C++ path finding in a 2d array
I have been struggling badly with this challenge my lecturer has provided. I have programmed the files that set up the class needed for this solution but I have no idea how to implement it, here is the class in question were I need to add the algorithm. #include "Solver.h" int* Solver::findNumPaths(const MazeCollection& mazeCollection) { int *numPaths = new int[mazeCollection.NUM_MAZES]; return numPaths; } and here is the problem description we have been provided. does anybody know how to implement this or set me on the right track, Thank you! 00C, we need your help again. Angry with being thwarted, the diabolically evil mastermind Dr Russello Kane has unleashed a scurry of heavy-armed squirrels to attack the BCB and eliminate all the delightfully beautiful and intellectual superior computing students. We need to respond to this threat at short notice and have plans to partially barricade the foyer of the BCB. The gun-toting squirrels will enter the BCB at square [1,1] and rush towards the exit shown at [10,10]. A square that is barricaded is impassable to the furry rodents. Importantly, the squirrel bloodlust is such that they will only ever move towards the exit – either moving one square to the right, or one square down. The squirrels will never move up or to the left, even if a barricade is blocking their approach.
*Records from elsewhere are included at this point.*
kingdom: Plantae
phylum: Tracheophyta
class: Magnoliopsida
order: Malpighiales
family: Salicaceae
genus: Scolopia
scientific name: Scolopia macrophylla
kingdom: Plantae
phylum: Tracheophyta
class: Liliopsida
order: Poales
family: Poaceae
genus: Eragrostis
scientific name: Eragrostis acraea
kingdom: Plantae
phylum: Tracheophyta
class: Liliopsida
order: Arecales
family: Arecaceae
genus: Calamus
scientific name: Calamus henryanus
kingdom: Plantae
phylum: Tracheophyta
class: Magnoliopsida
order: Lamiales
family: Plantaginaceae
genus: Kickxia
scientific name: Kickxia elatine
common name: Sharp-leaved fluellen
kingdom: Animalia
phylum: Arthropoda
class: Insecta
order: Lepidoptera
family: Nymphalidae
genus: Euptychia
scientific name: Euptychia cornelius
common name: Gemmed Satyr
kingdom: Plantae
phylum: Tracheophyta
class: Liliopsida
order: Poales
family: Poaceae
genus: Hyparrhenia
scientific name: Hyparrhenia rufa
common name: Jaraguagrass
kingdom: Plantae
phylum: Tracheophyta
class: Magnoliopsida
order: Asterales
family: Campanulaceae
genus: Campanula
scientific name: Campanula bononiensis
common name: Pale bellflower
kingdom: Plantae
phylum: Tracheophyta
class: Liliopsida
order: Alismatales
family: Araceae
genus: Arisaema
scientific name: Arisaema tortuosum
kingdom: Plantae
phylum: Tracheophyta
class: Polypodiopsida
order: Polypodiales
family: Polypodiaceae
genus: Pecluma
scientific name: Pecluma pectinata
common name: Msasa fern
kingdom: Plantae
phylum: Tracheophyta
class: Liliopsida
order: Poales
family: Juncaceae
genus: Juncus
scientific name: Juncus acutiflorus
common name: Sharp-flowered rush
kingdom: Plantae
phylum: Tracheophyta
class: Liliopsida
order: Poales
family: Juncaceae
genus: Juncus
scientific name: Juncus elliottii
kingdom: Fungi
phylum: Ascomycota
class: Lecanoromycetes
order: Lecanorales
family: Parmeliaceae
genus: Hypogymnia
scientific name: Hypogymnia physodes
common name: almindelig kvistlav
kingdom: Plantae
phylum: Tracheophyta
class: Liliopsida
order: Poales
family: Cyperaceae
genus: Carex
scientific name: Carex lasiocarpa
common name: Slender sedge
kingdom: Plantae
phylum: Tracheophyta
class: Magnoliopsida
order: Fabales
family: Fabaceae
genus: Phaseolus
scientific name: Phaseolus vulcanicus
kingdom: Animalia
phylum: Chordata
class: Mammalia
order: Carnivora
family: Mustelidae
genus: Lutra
Our boffins need to run a large number of tests to determine how barricade placement will impede the movement of the squirrels. In each test, a number of squares will be barricaded and you must determine the total number of different paths from the start to the exit (adhering to the squirrel movement patterns noted above). A number of our boffins have been heard to mumble something incoherent about a recursive counting algorithm, others about the linkage between recursion and iteration, but I’m sure, OOC, you know better than to be distracted by misleading advice.
Start w/ the obvious: int count = 0; void countPaths( x, y ) { if ( x==10 && y==10 ) { count++; return; } if ( can-move-right ) countPaths( x+1, y ); if ( can-mopve-down ) countPaths( x, y+1 ); } Start by calling countPaths(0,0). Not the most efficient by a long shot, but it'll work. Then look for ways to optimize (for example, you end up re-computing paths from the squares close to the goal a LOT -- reducing that work could make a big difference).